From the perspective of women who wanted to farm, and of the advocates who wished to expand the empire through the “spadework of colonialism” as Carter so eloquently puts it, this is indeed a story of failure. But if this story was told from the perspective of male settlers and the “western architects” of prairie colonization, then this is a story of success. Both groups wished to keep the most valuable resource — the land — in the hands of settler men. In what ways might the agricultural, cultural, social, and racial landscape of the Canadian West look different if there had been success on the terms of white settler women and their supporters?

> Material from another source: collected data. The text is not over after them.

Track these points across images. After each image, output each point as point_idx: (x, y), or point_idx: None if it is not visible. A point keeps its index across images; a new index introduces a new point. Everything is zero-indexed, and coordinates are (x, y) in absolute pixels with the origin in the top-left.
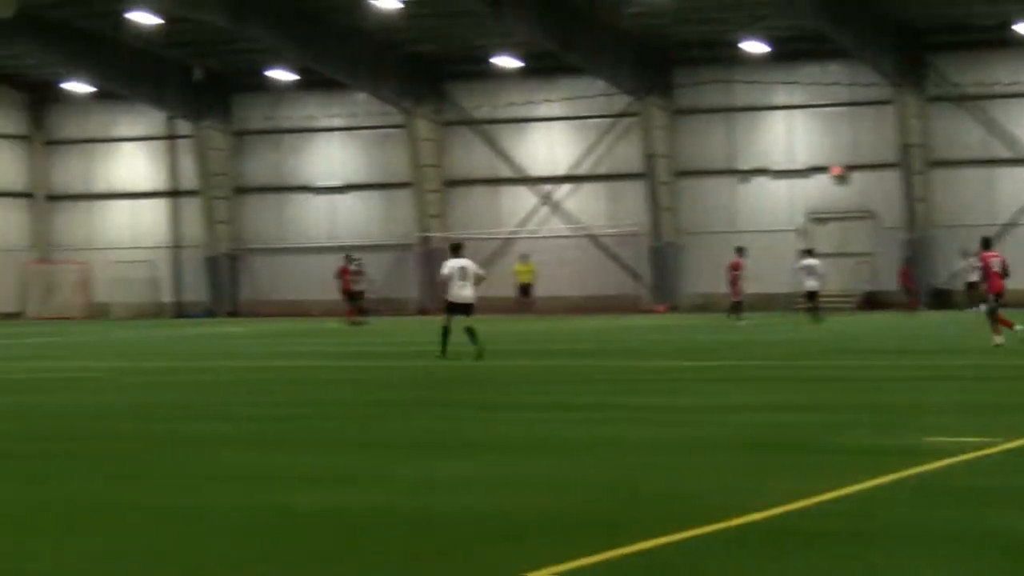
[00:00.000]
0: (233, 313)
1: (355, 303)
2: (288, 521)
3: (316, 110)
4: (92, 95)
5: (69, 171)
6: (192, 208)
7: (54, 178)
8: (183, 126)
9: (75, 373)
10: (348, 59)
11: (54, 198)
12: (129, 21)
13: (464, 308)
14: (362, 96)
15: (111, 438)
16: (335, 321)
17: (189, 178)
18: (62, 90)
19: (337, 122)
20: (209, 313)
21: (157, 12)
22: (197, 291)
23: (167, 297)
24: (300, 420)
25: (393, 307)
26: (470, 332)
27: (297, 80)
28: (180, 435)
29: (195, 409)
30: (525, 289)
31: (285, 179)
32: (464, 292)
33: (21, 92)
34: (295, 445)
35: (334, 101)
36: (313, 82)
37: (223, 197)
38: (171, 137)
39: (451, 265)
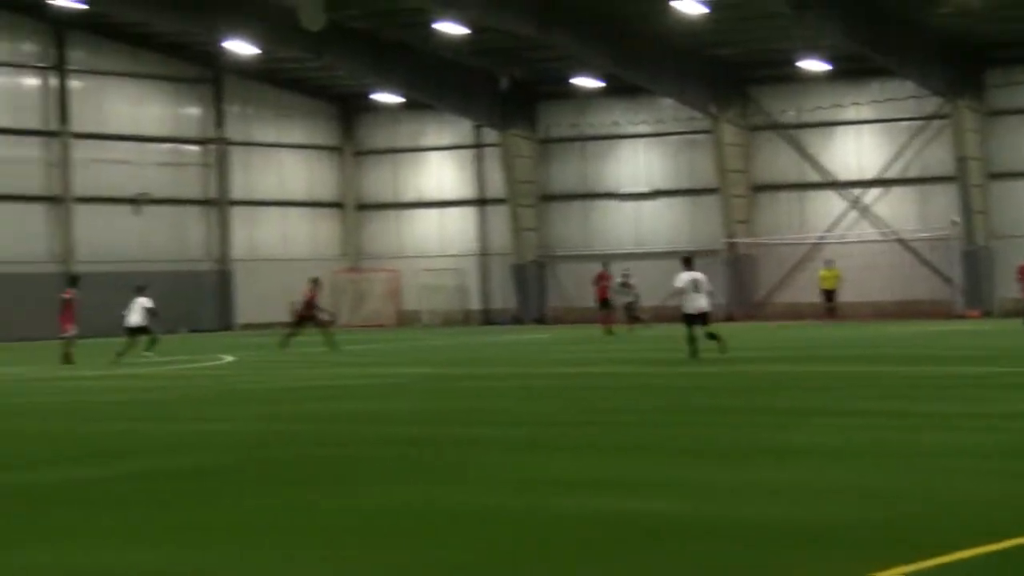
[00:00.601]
0: (540, 320)
1: (608, 310)
2: (585, 525)
3: (621, 116)
4: (400, 105)
5: (378, 180)
6: (499, 216)
7: (364, 188)
8: (490, 135)
9: (386, 380)
10: (653, 65)
11: (364, 207)
12: (436, 31)
13: (701, 317)
14: (667, 101)
15: (412, 443)
16: (623, 328)
17: (496, 186)
18: (371, 101)
19: (643, 128)
20: (517, 320)
21: (464, 22)
22: (504, 298)
23: (475, 304)
24: (605, 425)
25: None
26: (713, 336)
27: (602, 87)
28: (488, 440)
29: (503, 414)
30: (829, 295)
31: (591, 186)
32: (699, 303)
33: (332, 104)
34: (601, 450)
35: (639, 107)
36: (618, 88)
37: (529, 205)
38: (478, 146)
39: (684, 278)
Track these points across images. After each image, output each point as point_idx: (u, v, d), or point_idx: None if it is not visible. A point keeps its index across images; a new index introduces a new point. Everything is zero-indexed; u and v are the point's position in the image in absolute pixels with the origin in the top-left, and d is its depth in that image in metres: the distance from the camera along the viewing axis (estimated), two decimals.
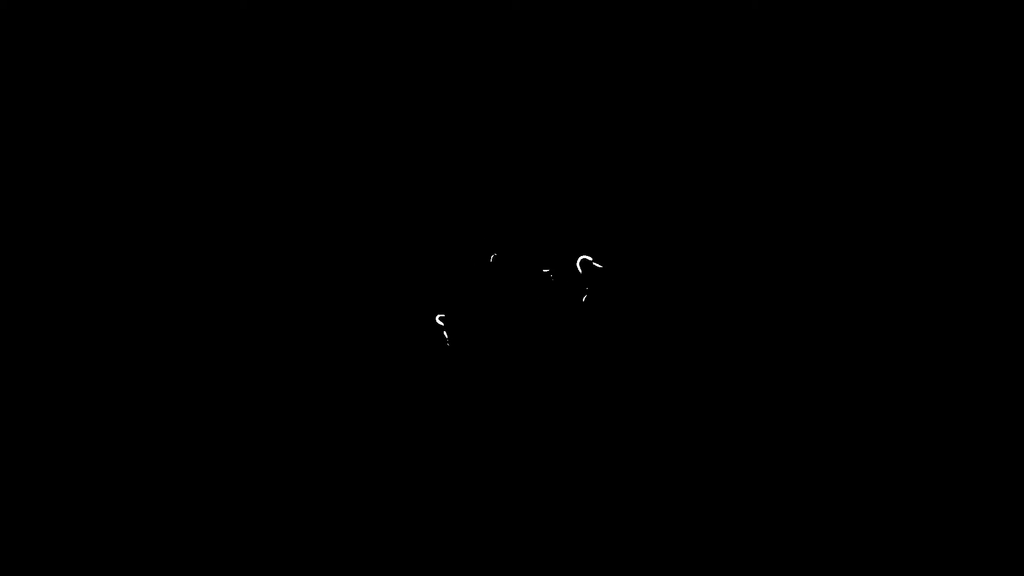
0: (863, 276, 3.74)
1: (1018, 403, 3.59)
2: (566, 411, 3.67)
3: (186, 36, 3.89)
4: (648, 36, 3.91)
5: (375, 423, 3.70)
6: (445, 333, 3.69)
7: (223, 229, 3.82)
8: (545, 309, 3.71)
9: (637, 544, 3.55)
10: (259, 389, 3.72)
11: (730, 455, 3.62)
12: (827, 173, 3.81)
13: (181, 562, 3.56)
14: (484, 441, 3.66)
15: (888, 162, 3.81)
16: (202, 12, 3.88)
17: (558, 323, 3.70)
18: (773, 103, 3.86)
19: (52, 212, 3.81)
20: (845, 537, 3.52)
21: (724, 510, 3.57)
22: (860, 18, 3.85)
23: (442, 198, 3.87)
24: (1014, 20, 3.79)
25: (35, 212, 3.80)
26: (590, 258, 3.72)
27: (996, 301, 3.68)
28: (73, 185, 3.83)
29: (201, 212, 3.84)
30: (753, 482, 3.59)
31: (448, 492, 3.62)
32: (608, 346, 3.72)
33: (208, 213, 3.83)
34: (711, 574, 3.50)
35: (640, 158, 3.87)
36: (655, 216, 3.83)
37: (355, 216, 3.85)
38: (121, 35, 3.88)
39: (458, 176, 3.88)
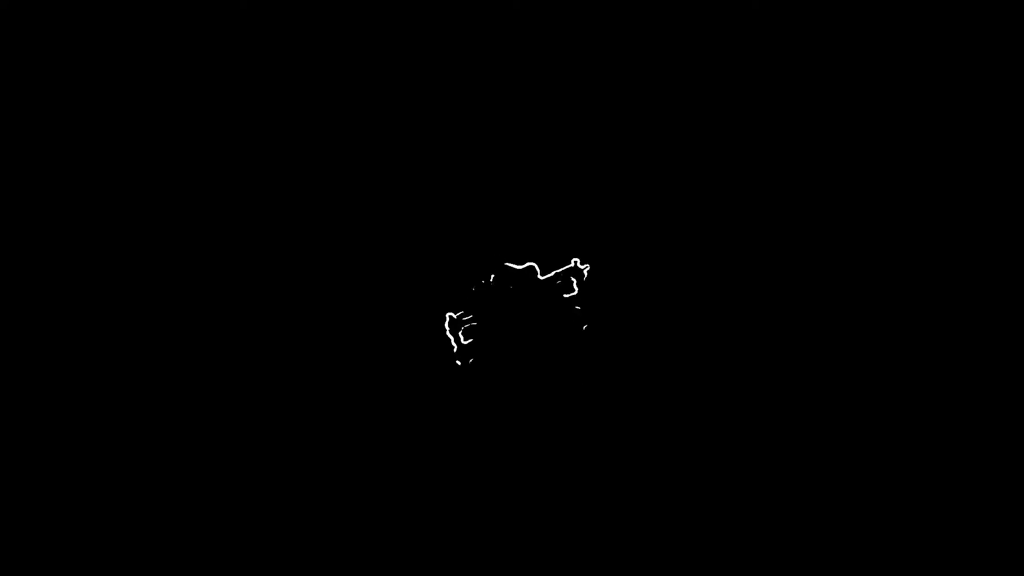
0: (862, 277, 3.74)
1: (1018, 403, 3.60)
2: (567, 414, 3.68)
3: (186, 36, 3.89)
4: (648, 37, 3.91)
5: (378, 426, 3.70)
6: (450, 336, 3.69)
7: (227, 233, 3.83)
8: (547, 313, 3.71)
9: (637, 544, 3.55)
10: (262, 392, 3.72)
11: (730, 456, 3.62)
12: (826, 175, 3.82)
13: (181, 562, 3.56)
14: (487, 443, 3.66)
15: (888, 162, 3.81)
16: (202, 12, 3.89)
17: (560, 327, 3.71)
18: (772, 104, 3.86)
19: (52, 212, 3.81)
20: (845, 537, 3.52)
21: (724, 511, 3.57)
22: (860, 18, 3.86)
23: (444, 201, 3.87)
24: (1014, 20, 3.80)
25: (35, 212, 3.80)
26: (583, 265, 3.72)
27: (996, 301, 3.69)
28: (73, 185, 3.83)
29: (203, 215, 3.84)
30: (753, 483, 3.59)
31: (450, 494, 3.63)
32: (609, 349, 3.72)
33: (211, 217, 3.84)
34: (711, 574, 3.51)
35: (641, 161, 3.87)
36: (655, 220, 3.83)
37: (358, 219, 3.85)
38: (121, 35, 3.89)
39: (460, 179, 3.89)
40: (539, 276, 3.71)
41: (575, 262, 3.73)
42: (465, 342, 3.68)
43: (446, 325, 3.68)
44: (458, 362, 3.67)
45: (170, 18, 3.89)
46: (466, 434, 3.67)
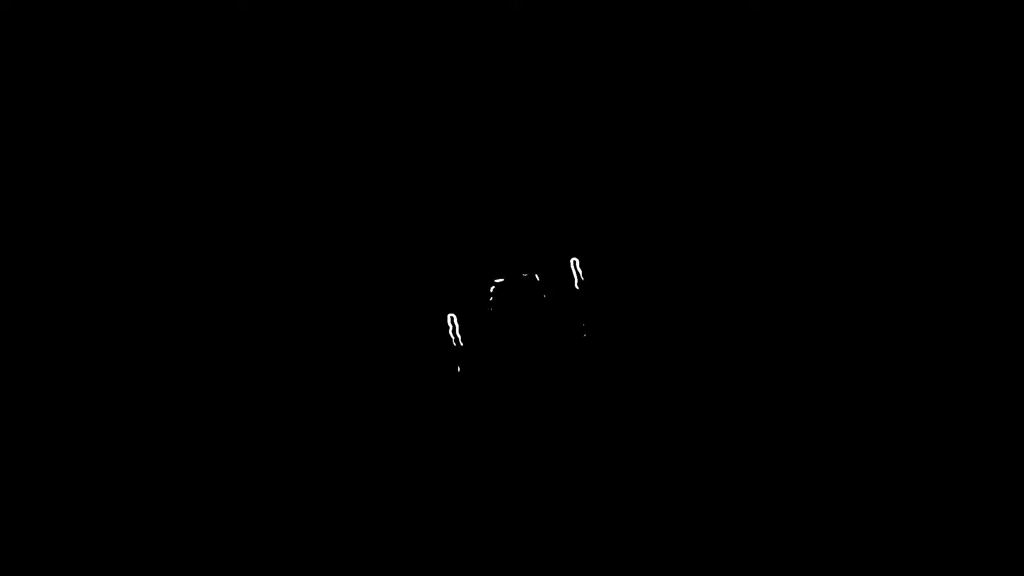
0: (862, 277, 3.74)
1: (1018, 403, 3.60)
2: (567, 413, 3.68)
3: (186, 36, 3.89)
4: (648, 38, 3.91)
5: (379, 425, 3.71)
6: (452, 335, 3.69)
7: (231, 236, 3.83)
8: (548, 312, 3.71)
9: (637, 544, 3.56)
10: (266, 391, 3.72)
11: (730, 456, 3.63)
12: (826, 175, 3.82)
13: (181, 562, 3.57)
14: (487, 442, 3.67)
15: (888, 162, 3.81)
16: (202, 12, 3.88)
17: (560, 327, 3.71)
18: (772, 105, 3.86)
19: (52, 212, 3.81)
20: (845, 537, 3.53)
21: (724, 510, 3.57)
22: (860, 19, 3.86)
23: (445, 201, 3.87)
24: (1014, 20, 3.80)
25: (35, 212, 3.80)
26: (579, 266, 3.72)
27: (996, 301, 3.69)
28: (73, 185, 3.83)
29: (205, 216, 3.84)
30: (753, 482, 3.60)
31: (449, 493, 3.63)
32: (609, 349, 3.73)
33: (217, 220, 3.84)
34: (711, 574, 3.51)
35: (641, 161, 3.87)
36: (655, 220, 3.83)
37: (360, 220, 3.86)
38: (121, 35, 3.88)
39: (461, 179, 3.89)
40: (542, 285, 3.71)
41: (574, 262, 3.73)
42: (467, 343, 3.69)
43: (449, 327, 3.68)
44: (459, 366, 3.68)
45: (170, 19, 3.89)
46: (467, 434, 3.67)
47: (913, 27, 3.84)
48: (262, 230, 3.83)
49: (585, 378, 3.69)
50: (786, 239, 3.79)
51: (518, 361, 3.68)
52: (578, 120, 3.89)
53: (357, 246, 3.84)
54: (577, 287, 3.71)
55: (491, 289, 3.63)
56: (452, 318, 3.65)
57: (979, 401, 3.62)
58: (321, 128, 3.88)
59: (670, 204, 3.83)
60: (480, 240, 3.85)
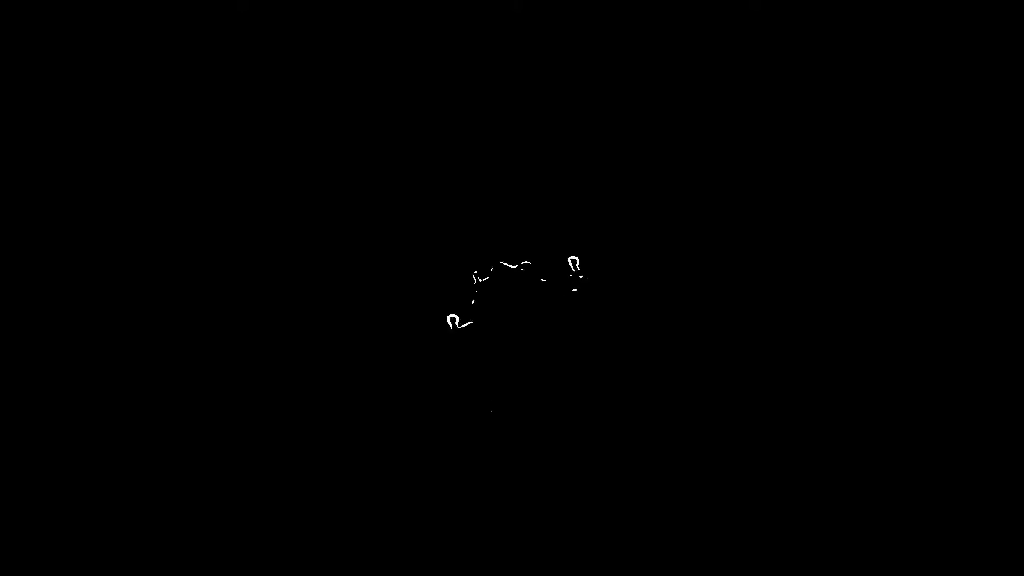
0: (862, 277, 3.75)
1: (1018, 403, 3.60)
2: (566, 411, 3.68)
3: (186, 36, 3.89)
4: (648, 37, 3.91)
5: (377, 424, 3.71)
6: (450, 333, 3.69)
7: (229, 234, 3.83)
8: (547, 311, 3.71)
9: (636, 544, 3.56)
10: (264, 393, 3.72)
11: (729, 455, 3.63)
12: (826, 175, 3.82)
13: (181, 562, 3.57)
14: (486, 441, 3.67)
15: (888, 162, 3.81)
16: (202, 13, 3.89)
17: (560, 325, 3.71)
18: (772, 105, 3.86)
19: (52, 212, 3.81)
20: (845, 537, 3.53)
21: (723, 510, 3.57)
22: (860, 19, 3.86)
23: (444, 200, 3.88)
24: (1014, 20, 3.80)
25: (35, 212, 3.81)
26: (578, 263, 3.72)
27: (996, 301, 3.69)
28: (73, 185, 3.83)
29: (206, 216, 3.84)
30: (752, 482, 3.60)
31: (449, 492, 3.63)
32: (608, 347, 3.73)
33: (214, 218, 3.84)
34: (711, 574, 3.51)
35: (640, 160, 3.87)
36: (653, 219, 3.84)
37: (359, 219, 3.86)
38: (121, 35, 3.89)
39: (460, 178, 3.89)
40: (539, 275, 3.71)
41: (574, 261, 3.73)
42: (466, 339, 3.69)
43: (449, 325, 3.68)
44: (459, 365, 3.68)
45: (170, 18, 3.89)
46: (467, 433, 3.67)
47: (913, 27, 3.84)
48: (261, 229, 3.84)
49: (584, 377, 3.70)
50: (785, 238, 3.79)
51: (517, 360, 3.68)
52: (578, 119, 3.89)
53: (356, 245, 3.84)
54: (576, 285, 3.71)
55: (483, 284, 3.64)
56: (453, 318, 3.66)
57: (979, 401, 3.62)
58: (321, 127, 3.89)
59: (669, 203, 3.83)
60: (479, 239, 3.85)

I’d like to end this comment by posing several larger questions that bring together the themes of imperialism, transnationalism, the West, and women’s and gender history. First, it was during the height of the homestead for women campaigns that the suffrage movement was moving towards success in Western Canada. The two campaigns sometimes (though not always) overlapped, but we do see similarities in discourse around the idea of British entitlement. Both claimed that justice was not being done for settler women of British background, because immigrant men, largely from Eastern and Central Europe, could access land and political citizenship. Yet political enfranchisement for settler women succeeded while the desire to access land did not. Did the argument of British entitlement work better in one context than the other? Is the association of masculinity with hard physical labour more enduring than the association of manliness with political citizenship? Are women’s bodies understood to be too fragile to succeed as farmers? These questions are worth exploring because one of the last women we meet in the book is Marianne Stamm — one of many women who even today are reluctant to identify as farmers and are still often labelled farmers’ daughters or famers’ wives.

Circling back to the theme of transnational history, Imperial Plots demonstrates that even though the border between Canada and the United States was somewhat fluid, and even though western land surveyors adopted the American grid system, the United States acted as a kind of foil for Canadian authorities. Canadians held fast to the belief that American colonization had been a failure in terms of gender and insisted that Canada must and should be different from its southern neighbour. This partially separates Canadian discourses from western exceptionalist arguments, which leaned on notions of “frontier” equality of opportunity for white settler women. Is the story that Sarah Carter tells us about Western Canadian settler women’s relationship to the land evidence in part of the power of Britishness to delineate national identities and borders? And if the border has such power, how might this shape the way historians do transnational work? Imperial Plots raises a range of important questions and beautifully demonstrates the rich outcome that result from situating Canadian women’s and gender history in local, regional, national, and transnational contexts.